The UCP won the 2019 election on promises to lower taxes and cut spending to kickstart the economy. However, their controversial 2019 budget has the opposition NDP calling the tax cut “a gift to corporations” that hurts Albertans.
For most people, it’s hard to evaluate directly conflicting claims made by both parties. This rhetoric seems to be contributing to increasing polarization in Alberta politics.
We solicited University of Calgary associate professor of economics Trevor Tombe to discuss the nuances of this complex political discussion.
It turns out this debate is more complicated and multi-faceted than either party’s oversimplified political messaging would let on.
Does trickle-down economics increase investment?
When evaluating the effectiveness of tax cuts with the goal of increasing investment, Tombe believes the first question we need to ask is “will this policy increase investment?” According to Tombe, the answer is “probably.”
“There is a lot of evidence that shows there is a link between amount of tax on income and the amount of investments you get,” said Tombe.

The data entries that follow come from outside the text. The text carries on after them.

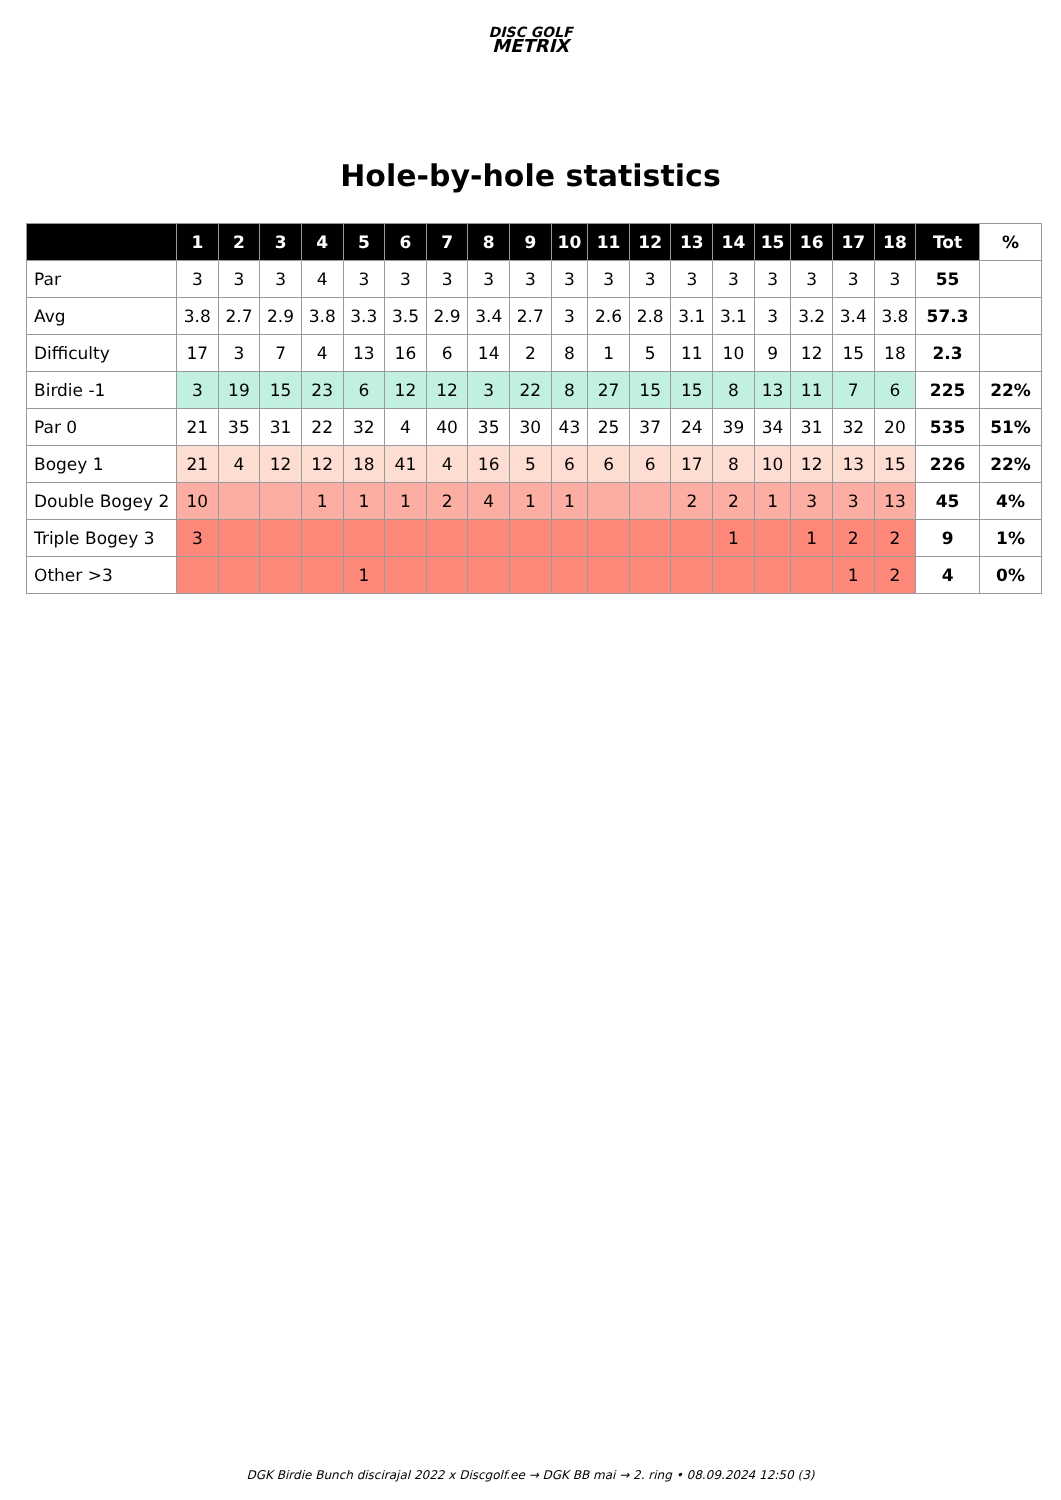DISC GOLF
METRIX
Hole-by-hole statistics
| | 1 | 2 | 3 | 4 | 5 | 6 | 7 | 8 | 9 | 10 | 11 | 12 | 13 | 14 | 15 | 16 | 17 | 18 | Tot | % |
| --- | --- | --- | --- | --- | --- | --- | --- | --- | --- | --- | --- | --- | --- | --- | --- | --- | --- | --- | --- | --- |
| Par | 3 | 3 | 3 | 4 | 3 | 3 | 3 | 3 | 3 | 3 | 3 | 3 | 3 | 3 | 3 | 3 | 3 | 3 | 55 | |
| Avg | 3.8 | 2.7 | 2.9 | 3.8 | 3.3 | 3.5 | 2.9 | 3.4 | 2.7 | 3 | 2.6 | 2.8 | 3.1 | 3.1 | 3 | 3.2 | 3.4 | 3.8 | 57.3 | |
| Difficulty | 17 | 3 | 7 | 4 | 13 | 16 | 6 | 14 | 2 | 8 | 1 | 5 | 11 | 10 | 9 | 12 | 15 | 18 | 2.3 | |
| Birdie -1 | 3 | 19 | 15 | 23 | 6 | 12 | 12 | 3 | 22 | 8 | 27 | 15 | 15 | 8 | 13 | 11 | 7 | 6 | 225 | 22% |
| Par 0 | 21 | 35 | 31 | 22 | 32 | 4 | 40 | 35 | 30 | 43 | 25 | 37 | 24 | 39 | 34 | 31 | 32 | 20 | 535 | 51% |
| Bogey 1 | 21 | 4 | 12 | 12 | 18 | 41 | 4 | 16 | 5 | 6 | 6 | 6 | 17 | 8 | 10 | 12 | 13 | 15 | 226 | 22% |
| Double Bogey 2 | 10 | | | 1 | 1 | 1 | 2 | 4 | 1 | 1 | | | 2 | 2 | 1 | 3 | 3 | 13 | 45 | 4% |
| Triple Bogey 3 | 3 | | | | | | | | | | | | | 1 | | 1 | 2 | 2 | 9 | 1% |
| Other >3 | | | | | 1 | | | | | | | | | | | | 1 | 2 | 4 | 0% |
DGK Birdie Bunch discirajal 2022 x Discgolf.ee → DGK BB mai → 2. ring • 08.09.2024 12:50 (3)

Tombe notes the NDP also used tax policies while in office with the same goals. For instance, the NDP government created the Alberta Investor Tax Credit in 2016. They designed it to increase investment by way of lowering taxes on investment.

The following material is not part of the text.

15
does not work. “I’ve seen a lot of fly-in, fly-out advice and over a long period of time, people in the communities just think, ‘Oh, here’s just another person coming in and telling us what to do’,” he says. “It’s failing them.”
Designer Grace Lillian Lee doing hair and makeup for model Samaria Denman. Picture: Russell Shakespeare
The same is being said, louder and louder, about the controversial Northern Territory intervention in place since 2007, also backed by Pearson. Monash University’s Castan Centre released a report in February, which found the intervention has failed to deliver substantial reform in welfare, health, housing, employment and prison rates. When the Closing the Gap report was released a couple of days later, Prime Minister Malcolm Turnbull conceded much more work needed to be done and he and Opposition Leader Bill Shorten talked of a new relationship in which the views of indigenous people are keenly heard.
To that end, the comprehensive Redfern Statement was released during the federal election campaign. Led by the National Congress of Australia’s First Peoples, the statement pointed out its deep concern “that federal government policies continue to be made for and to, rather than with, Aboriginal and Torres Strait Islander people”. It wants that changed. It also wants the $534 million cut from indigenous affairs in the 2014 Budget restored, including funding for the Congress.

“The prior NDP government also enacted policies to lower the tax on investment, they’ve just chosen a different policy instrument to do so.”
However, Tombe believes the debate shouldn’t stop here. There are several important considerations that Albertans need to evaluate before we can pass judgement on this budget.
Trickle-down economics and trade-offs
“There is no policy that doesn’t come with trade-offs,” said Tombe.
Something people need to consider is what the government could have done with the money used for the tax cut.
According to Tombe’s research, the Alberta government will take in $1 billion less tax money per year because of the UCP’s Job Creation Tax Cut.
“In that sense, there’s a trade-off, in that those dollars could’ve been used in other ways,” said Tombe. “Debating the costs and benefits of alternative uses is entirely valid and appropriate.”
Another factor is time. According to Tombe, the time required for these policies to have real effects would be almost 4 years.
He cautions people to avoid reacting to immediate job losses or gains and tying them to the Job Creation Tax Cut. One recent example of this is the anger people have directed at Encana for moving its head office out of Calgary. Another is the anger at Husky Energy for hundreds of layoffs despite the tax cuts.
“It takes some time for these rate changes to manifest themselves into business decisions,” said Tombe. “In the short term, we really shouldn’t be trying to draw any connection yet.”
Also, there is the consideration of how companies will use this tax cut.
Will companies take the money from the tax cut and invest those dollars in Alberta by building factories or hiring employees?
Or will they choose to accept the tax benefit as a nominal gain, and not invest further money in the province?
Provincial sales tax possibilities
Another problem with the current debate is the lack of discussion about legislating a sales tax. People widely consider it a plausible solution that could help Alberta’s financial situation without huge spending cuts.
The UCP used the MacKinnon Report on Alberta’s Finances to rationalize spending cuts. However, the report only explored cuts as a strategy to balance the budget. They were not permitted to look into implementing a sales tax.
“If we want to increase spending in other areas, we don’t need to fund it with a corporate income tax. We can fund it with a sales tax, and that should be part of the conversation too,” said Tombe.
Ultimately, Tombe believes having a robust public debate detailing the pros and cons of different spending priorities mixed with a debate about different revenue sources should be “what budget debate should focus on.”
Unfortunately, what citizens are getting now is two parties throwing mud and dividing the population, instead of a nuanced discussion about the real benefits and downsides of government policy that affects everyone.